* **Assignment**
Please recast the listing below as a Markdown table with the columns Row and Line, numbering each row and skipping blank lines, from the line with "CAMERA IP 2MP" to the line with "Тип живлення - батареї". Leave the pictures out of the answer.

* **Exercise data**
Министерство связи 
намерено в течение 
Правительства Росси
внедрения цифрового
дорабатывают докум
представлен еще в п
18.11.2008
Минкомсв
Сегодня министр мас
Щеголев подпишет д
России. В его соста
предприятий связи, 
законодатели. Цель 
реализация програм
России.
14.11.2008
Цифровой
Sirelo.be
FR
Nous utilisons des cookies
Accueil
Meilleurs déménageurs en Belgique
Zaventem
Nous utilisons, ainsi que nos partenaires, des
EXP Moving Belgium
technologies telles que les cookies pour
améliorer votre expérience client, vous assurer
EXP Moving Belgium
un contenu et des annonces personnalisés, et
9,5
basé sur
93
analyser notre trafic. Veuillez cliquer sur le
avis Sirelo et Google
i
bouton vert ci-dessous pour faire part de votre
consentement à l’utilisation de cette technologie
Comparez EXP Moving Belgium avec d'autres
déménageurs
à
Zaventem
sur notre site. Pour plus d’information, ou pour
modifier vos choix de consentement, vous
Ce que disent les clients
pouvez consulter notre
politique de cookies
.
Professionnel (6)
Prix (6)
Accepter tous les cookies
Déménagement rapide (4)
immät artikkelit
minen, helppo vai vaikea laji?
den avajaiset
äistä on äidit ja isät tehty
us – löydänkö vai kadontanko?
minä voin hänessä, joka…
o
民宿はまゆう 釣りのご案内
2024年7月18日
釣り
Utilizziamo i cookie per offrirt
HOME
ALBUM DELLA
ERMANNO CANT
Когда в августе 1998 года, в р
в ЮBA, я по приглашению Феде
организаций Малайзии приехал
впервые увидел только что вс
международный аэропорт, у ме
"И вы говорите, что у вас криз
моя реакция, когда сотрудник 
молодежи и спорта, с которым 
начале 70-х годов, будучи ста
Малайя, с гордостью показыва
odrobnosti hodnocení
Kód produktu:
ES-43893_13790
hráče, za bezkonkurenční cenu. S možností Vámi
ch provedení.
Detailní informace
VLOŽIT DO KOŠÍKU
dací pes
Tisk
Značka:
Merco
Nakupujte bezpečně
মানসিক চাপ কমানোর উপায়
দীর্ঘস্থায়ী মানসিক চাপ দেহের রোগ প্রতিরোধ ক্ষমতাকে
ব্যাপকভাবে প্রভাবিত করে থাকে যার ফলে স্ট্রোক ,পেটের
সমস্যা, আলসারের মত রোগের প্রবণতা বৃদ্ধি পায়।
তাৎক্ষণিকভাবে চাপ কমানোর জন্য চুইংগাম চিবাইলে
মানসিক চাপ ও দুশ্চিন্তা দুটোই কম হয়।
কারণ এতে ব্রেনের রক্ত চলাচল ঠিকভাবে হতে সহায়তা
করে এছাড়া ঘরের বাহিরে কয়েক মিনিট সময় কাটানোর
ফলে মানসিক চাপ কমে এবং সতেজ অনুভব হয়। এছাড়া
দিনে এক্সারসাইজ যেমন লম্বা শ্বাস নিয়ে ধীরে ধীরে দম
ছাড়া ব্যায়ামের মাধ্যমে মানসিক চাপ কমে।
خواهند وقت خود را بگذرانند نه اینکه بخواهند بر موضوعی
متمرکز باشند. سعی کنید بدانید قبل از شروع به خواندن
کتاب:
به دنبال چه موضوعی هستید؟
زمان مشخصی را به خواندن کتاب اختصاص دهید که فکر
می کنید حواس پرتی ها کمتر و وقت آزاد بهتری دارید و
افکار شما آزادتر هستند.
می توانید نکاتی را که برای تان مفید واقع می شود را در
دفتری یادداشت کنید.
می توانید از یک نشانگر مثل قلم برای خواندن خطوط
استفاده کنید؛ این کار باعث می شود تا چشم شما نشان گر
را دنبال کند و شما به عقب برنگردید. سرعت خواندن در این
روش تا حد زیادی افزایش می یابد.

...

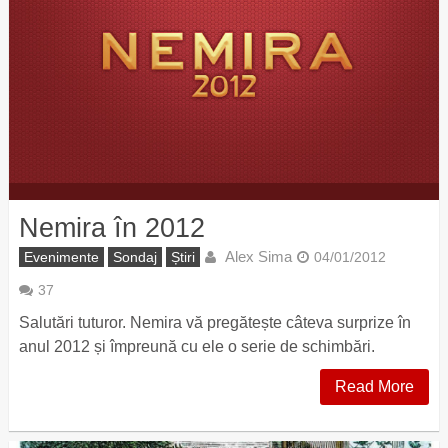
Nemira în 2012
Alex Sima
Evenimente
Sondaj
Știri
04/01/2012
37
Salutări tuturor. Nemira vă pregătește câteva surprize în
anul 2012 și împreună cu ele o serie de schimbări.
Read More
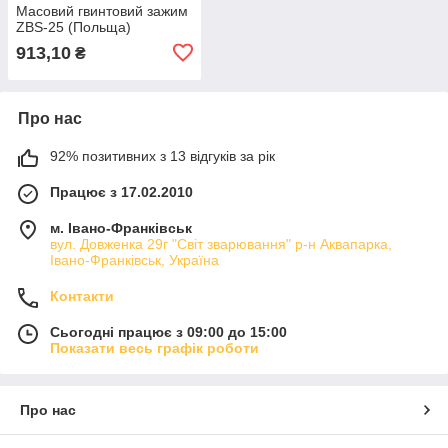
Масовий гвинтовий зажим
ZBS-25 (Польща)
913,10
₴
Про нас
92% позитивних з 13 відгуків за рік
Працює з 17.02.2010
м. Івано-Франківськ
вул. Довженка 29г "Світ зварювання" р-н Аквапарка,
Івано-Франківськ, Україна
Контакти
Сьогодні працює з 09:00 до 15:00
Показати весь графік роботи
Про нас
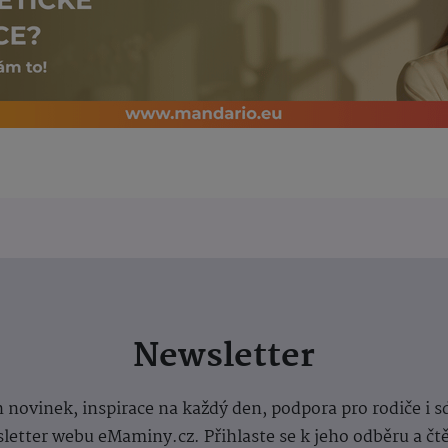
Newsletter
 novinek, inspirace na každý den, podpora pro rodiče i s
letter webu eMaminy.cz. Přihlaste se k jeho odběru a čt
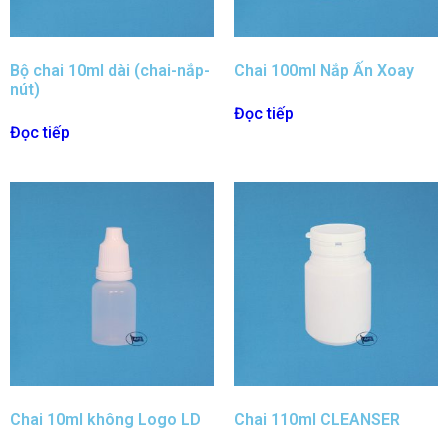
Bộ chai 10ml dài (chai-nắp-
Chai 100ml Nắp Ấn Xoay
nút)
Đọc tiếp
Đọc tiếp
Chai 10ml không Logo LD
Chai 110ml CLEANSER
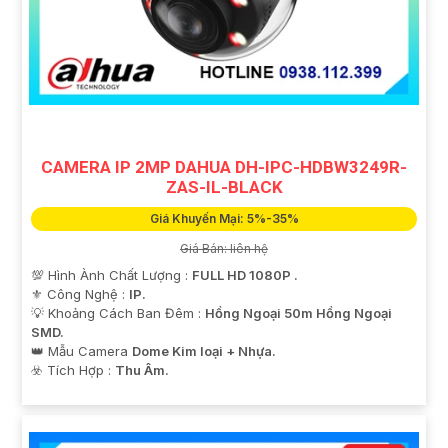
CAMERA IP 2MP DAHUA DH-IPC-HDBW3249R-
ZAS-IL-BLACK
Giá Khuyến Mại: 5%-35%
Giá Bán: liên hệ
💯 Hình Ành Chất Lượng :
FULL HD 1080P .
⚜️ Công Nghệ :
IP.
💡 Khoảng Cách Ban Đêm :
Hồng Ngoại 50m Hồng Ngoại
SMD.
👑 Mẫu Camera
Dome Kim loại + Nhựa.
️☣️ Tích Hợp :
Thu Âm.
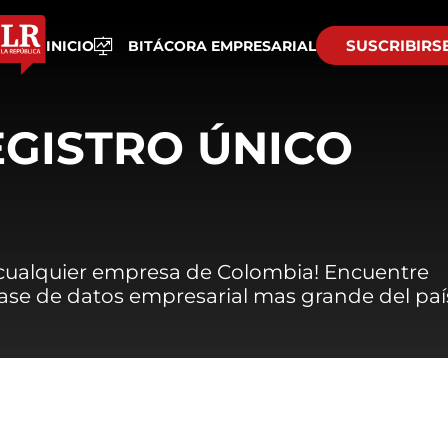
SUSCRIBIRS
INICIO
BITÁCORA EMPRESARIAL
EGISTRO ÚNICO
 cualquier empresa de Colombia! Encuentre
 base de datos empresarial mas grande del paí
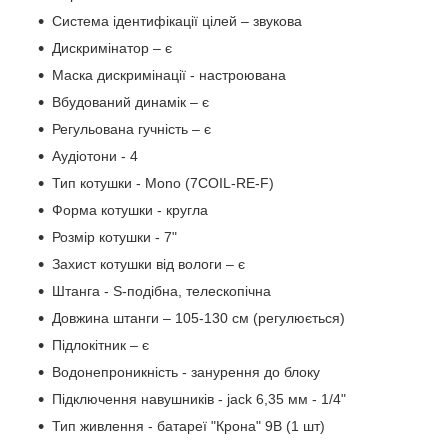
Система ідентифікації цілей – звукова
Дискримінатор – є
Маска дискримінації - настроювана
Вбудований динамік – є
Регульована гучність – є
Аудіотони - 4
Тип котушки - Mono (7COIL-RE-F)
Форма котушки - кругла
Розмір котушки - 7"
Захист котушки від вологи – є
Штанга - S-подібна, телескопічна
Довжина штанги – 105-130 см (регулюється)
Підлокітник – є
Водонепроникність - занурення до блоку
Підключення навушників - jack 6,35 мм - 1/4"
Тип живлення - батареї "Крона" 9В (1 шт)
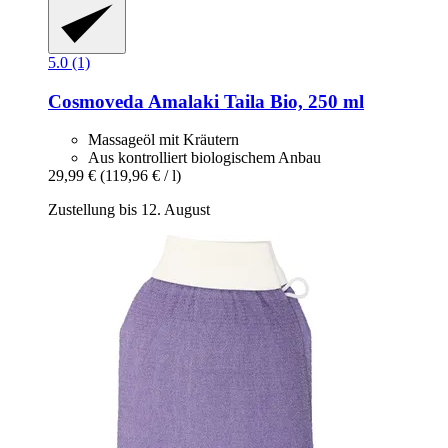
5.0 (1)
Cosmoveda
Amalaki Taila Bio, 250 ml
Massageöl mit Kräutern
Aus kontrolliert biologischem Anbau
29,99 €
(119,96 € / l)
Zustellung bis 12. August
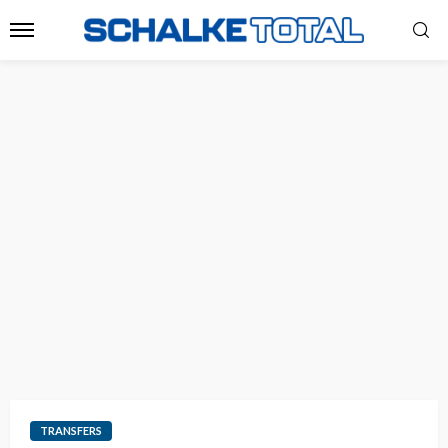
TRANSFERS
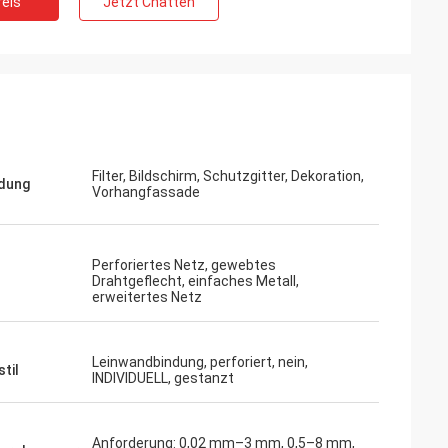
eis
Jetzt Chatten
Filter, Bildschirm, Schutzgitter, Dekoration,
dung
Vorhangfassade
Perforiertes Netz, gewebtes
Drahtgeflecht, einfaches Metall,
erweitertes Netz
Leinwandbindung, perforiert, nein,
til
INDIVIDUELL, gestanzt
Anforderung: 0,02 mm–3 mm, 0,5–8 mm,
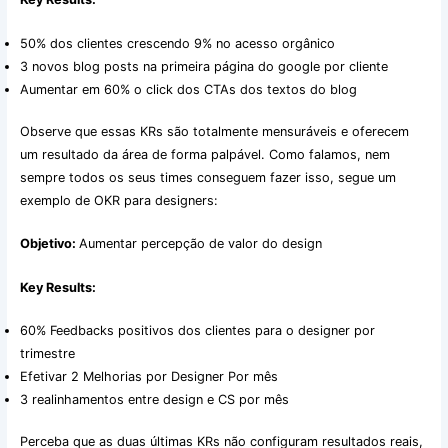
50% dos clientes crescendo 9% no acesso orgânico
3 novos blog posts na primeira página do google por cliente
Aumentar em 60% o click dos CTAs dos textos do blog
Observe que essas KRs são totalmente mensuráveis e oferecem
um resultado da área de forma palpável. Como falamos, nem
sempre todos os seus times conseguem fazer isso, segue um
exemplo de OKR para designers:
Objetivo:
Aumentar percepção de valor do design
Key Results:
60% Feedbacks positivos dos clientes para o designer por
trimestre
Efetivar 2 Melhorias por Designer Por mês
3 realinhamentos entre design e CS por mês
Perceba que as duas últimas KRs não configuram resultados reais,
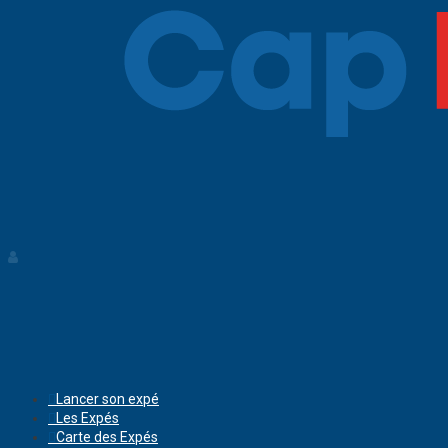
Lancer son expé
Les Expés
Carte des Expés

...

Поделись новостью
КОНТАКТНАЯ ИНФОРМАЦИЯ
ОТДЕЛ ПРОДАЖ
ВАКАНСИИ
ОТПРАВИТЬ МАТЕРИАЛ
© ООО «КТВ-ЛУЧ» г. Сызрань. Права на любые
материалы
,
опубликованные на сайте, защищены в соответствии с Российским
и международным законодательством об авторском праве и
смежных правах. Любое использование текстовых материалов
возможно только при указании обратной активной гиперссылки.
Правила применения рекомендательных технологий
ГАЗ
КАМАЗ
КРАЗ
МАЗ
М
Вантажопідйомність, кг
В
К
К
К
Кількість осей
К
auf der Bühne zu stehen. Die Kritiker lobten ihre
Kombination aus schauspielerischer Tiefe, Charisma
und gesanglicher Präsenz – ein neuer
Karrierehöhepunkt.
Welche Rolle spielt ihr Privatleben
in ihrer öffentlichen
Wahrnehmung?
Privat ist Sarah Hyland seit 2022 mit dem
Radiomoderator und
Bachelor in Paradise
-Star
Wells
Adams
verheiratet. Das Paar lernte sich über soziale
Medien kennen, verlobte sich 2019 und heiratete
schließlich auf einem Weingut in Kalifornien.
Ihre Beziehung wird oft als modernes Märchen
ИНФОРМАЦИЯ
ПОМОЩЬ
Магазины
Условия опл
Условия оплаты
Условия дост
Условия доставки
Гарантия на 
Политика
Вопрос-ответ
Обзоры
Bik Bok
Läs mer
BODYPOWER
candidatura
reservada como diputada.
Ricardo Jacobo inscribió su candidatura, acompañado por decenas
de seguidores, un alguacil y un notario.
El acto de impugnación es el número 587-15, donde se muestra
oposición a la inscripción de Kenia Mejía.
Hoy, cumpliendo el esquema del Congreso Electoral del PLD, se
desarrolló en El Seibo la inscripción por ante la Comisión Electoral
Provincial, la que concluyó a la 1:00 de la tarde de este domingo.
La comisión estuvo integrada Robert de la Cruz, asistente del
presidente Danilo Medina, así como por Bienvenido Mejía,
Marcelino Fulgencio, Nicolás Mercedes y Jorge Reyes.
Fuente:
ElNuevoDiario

* **Output**
| Row | Line |
|---|---|
| 1 | CAMERA IP 2MP DAHUA DH-IPC-HDBW3249R- |
| 2 | ZAS-IL-BLACK |
| 3 | Giá Khuyến Mại: 5%-35% |
| 4 | Giá Bán: liên hệ |
| 5 | 💯 Hình Ành Chất Lượng : |
| 6 | FULL HD 1080P . |
| 7 | ⚜️ Công Nghệ : |
| 8 | IP. |
| 9 | 💡 Khoảng Cách Ban Đêm : |
| 10 | Hồng Ngoại 50m Hồng Ngoại |
| 11 | SMD. |
| 12 | 👑 Mẫu Camera |
| 13 | Dome Kim loại + Nhựa. |
| 14 | ️☣️ Tích Hợp : |
| 15 | Thu Âm. |
| 16 | SUSCRIBIRS |
| 17 | INICIO |
| 18 | BITÁCORA EMPRESARIAL |
| 19 | EGISTRO ÚNICO |
| 20 |  cualquier empresa de Colombia! Encuentre |
| 21 |  base de datos empresarial mas grande del paí |
| 22 | Система ідентифікації цілей – звукова |
| 23 | Дискримінатор – є |
| 24 | Маска дискримінації - настроювана |
| 25 | Вбудований динамік – є |
| 26 | Регульована гучність – є |
| 27 | Аудіотони - 4 |
| 28 | Тип котушки - Mono (7COIL-RE-F) |
| 29 | Форма котушки - кругла |
| 30 | Розмір котушки - 7" |
| 31 | Захист котушки від вологи – є |
| 32 | Штанга - S-подібна, телескопічна |
| 33 | Довжина штанги – 105-130 см (регулюється) |
| 34 | Підлокітник – є |
| 35 | Водонепроникність - занурення до блоку |
| 36 | Підключення навушників - jack 6,35 мм - 1/4" |
| 37 | Тип живлення - батареї "Крона" 9В (1 шт) |